When our first choice came, one player available was Laurie Boschman. He’d played with Brandon, centering a line with Brian Propp and Ray Allison on the wings.
Even though Boschman was the center, I said “Propp got all the goals. I think we should go with the goal scorers.” But the scouts said Boschman did all the work and was the smart one on the line. I’d been in that situation in Buffalo once, picking a kid named Claude Deziel who had scored a lot in junior on a line centered by Pierre Larouche. Later, Deziel never played in the NHL. Larouche did, and scored plenty. So when the Leafs scouts told me Boschman was the guy who made their line work, I had to think of Larouche.
“Can he skate?” I asked.
“Good skater,” they said.
So that’s how Boschman was taken and when you figure Propp got 34 goals for Philadelphia and Boschman got 16 for the the Leafs maybe we were wrong in the choice.

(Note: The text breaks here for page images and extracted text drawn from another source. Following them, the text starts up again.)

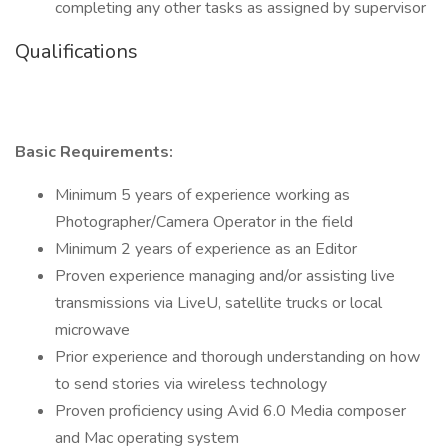
completing any other tasks as assigned by supervisor
Qualifications
Basic Requirements:
Minimum 5 years of experience working as
Photographer/Camera Operator in the field
Minimum 2 years of experience as an Editor
Proven experience managing and/or assisting live
transmissions via LiveU, satellite trucks or local
microwave
Prior experience and thorough understanding on how
to send stories via wireless technology
Proven proficiency using Avid 6.0 Media composer
and Mac operating system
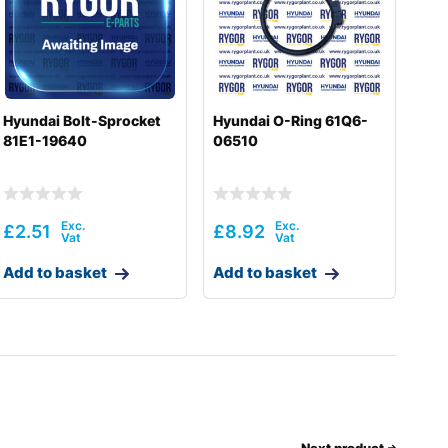
Hyundai Bolt-Sprocket
Hyundai O-Ring 61Q6-
81E1-19640
06510
£
2.51
£
8.92
Add to basket
Add to basket
Next product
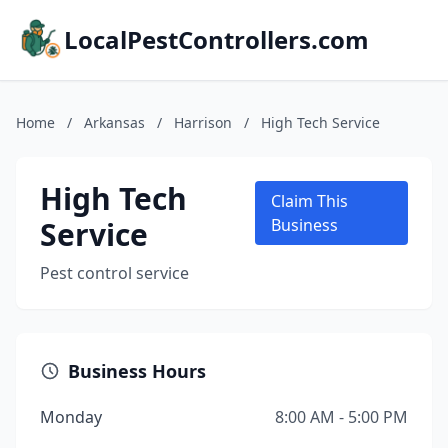
LocalPestControllers.com
Home
/
Arkansas
/
Harrison
/
High Tech Service
High Tech
Claim This
Service
Business
Pest control service
Business Hours
Monday
8:00 AM - 5:00 PM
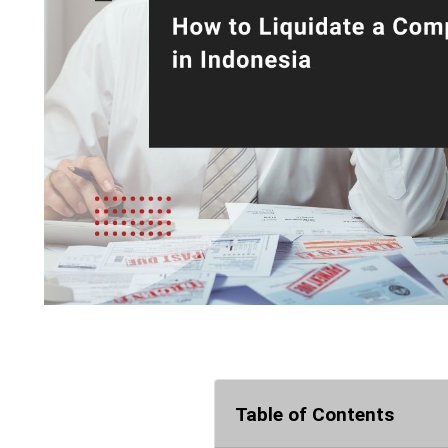
Table of Contents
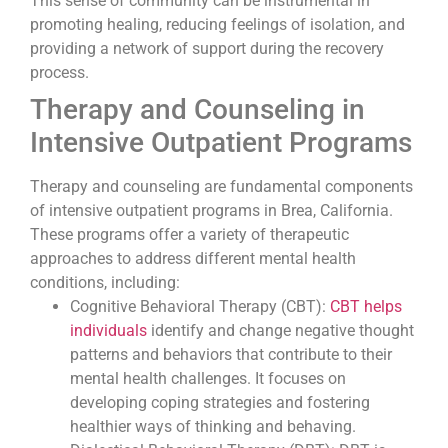
This sense of community can be instrumental in
promoting healing, reducing feelings of isolation, and
providing a network of support during the recovery
process.
Therapy and Counseling in
Intensive Outpatient Programs
Therapy and counseling are fundamental components
of intensive outpatient programs in Brea, California.
These programs offer a variety of therapeutic
approaches to address different mental health
conditions, including:
Cognitive Behavioral Therapy (CBT):
CBT helps
individuals
identify and change negative thought
patterns and behaviors that contribute to their
mental health challenges. It focuses on
developing coping strategies and fostering
healthier ways of thinking and behaving.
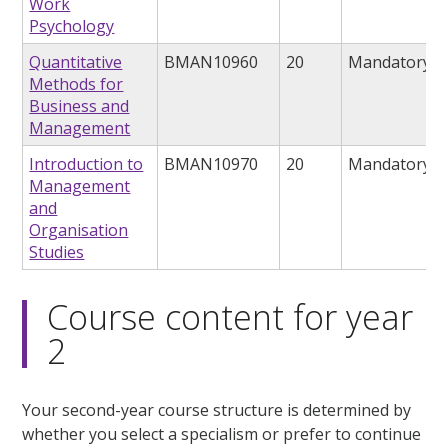
Work
Psychology
Quantitative
BMAN10960
20
Mandatory
Methods for
Business and
Management
Introduction to
BMAN10970
20
Mandatory
Management
and
Organisation
Studies
Course content for year
2
Your second-year course structure is determined by
whether you select a specialism or prefer to continue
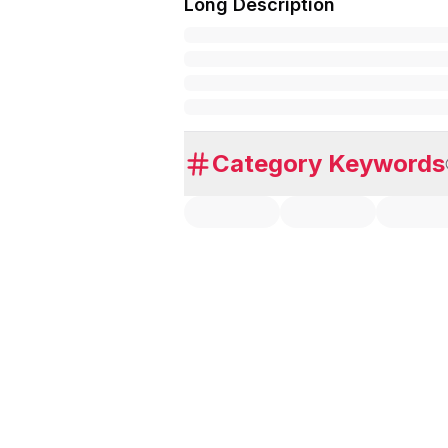
Long Description
Category Keywords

-Punch Imlach, Heaven and Hell in the NHL
Scouts don’t get to write history, and those who do (the General Managers and coaches) make a horrible mess. A few things about the quote above:
- That item above is lifted directly, save for a small punctuation change to make more sense of the first two sentences.
- “Claude Deziel” didn’t get drafted in 1974 by Buffalo, but Michel Deziel did get picked 47th overall. Pierre Larouche went 8th, three slots before Buffalo picked the first time. Imlach was just making stuff up, Larouche was never available to the Sabres.
- He did get one thing right: the Leafs blew it. Boschman was taken 9th overall, in front of Propp, Mark Messier, Glenn Anderson, Michel Goulet, Neal Broten, John Ogrodnick, Thomas Steen, Mats Naslund, Guy Carbonneau and a bunch of others who had better careers.
Is there a lesson here for scouts? Sure. Get it right, or become famous enough to write your own book. Chances are the Steve Tambellini version of the story will see the light of day before Stu (Magnificent Bastard) MacGregor is asked the question.